▸ WHAT THE TASK ASKS
In the rows below, reproduce verbatim the passage that opens with the line containing "thiếu vắng sự" and closes with the line containing "cộng đồng, xã hội.", including both of those lines.

(Excerpts from a dataset)
-----

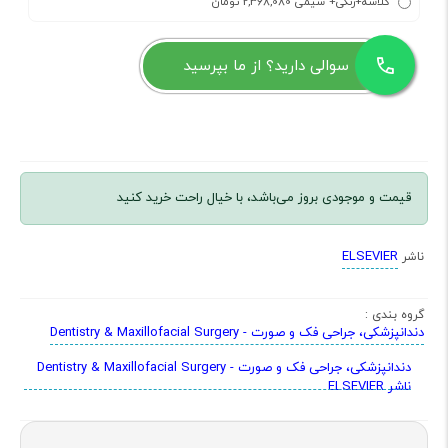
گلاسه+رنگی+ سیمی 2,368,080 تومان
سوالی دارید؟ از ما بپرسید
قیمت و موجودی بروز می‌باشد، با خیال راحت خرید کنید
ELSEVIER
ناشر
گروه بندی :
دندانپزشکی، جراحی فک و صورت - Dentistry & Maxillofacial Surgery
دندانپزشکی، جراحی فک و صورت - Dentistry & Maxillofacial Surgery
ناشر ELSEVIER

-----

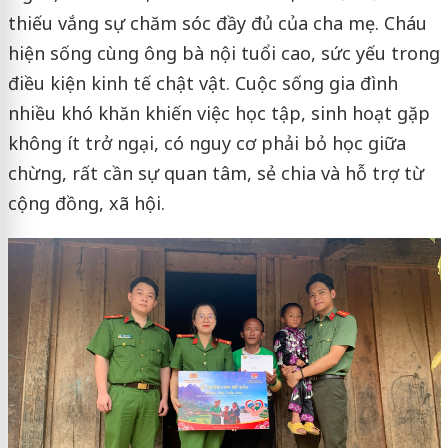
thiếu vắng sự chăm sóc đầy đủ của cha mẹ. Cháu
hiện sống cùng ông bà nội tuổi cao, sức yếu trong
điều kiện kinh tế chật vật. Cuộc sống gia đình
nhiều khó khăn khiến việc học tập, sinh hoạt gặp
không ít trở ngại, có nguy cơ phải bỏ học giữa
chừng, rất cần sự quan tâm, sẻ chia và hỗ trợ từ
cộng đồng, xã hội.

-----

▸ EXPECTED ANSWER
thiếu vắng sự chăm sóc đầy đủ của cha mẹ. Cháu
hiện sống cùng ông bà nội tuổi cao, sức yếu trong
điều kiện kinh tế chật vật. Cuộc sống gia đình
nhiều khó khăn khiến việc học tập, sinh hoạt gặp
không ít trở ngại, có nguy cơ phải bỏ học giữa
chừng, rất cần sự quan tâm, sẻ chia và hỗ trợ từ
cộng đồng, xã hội.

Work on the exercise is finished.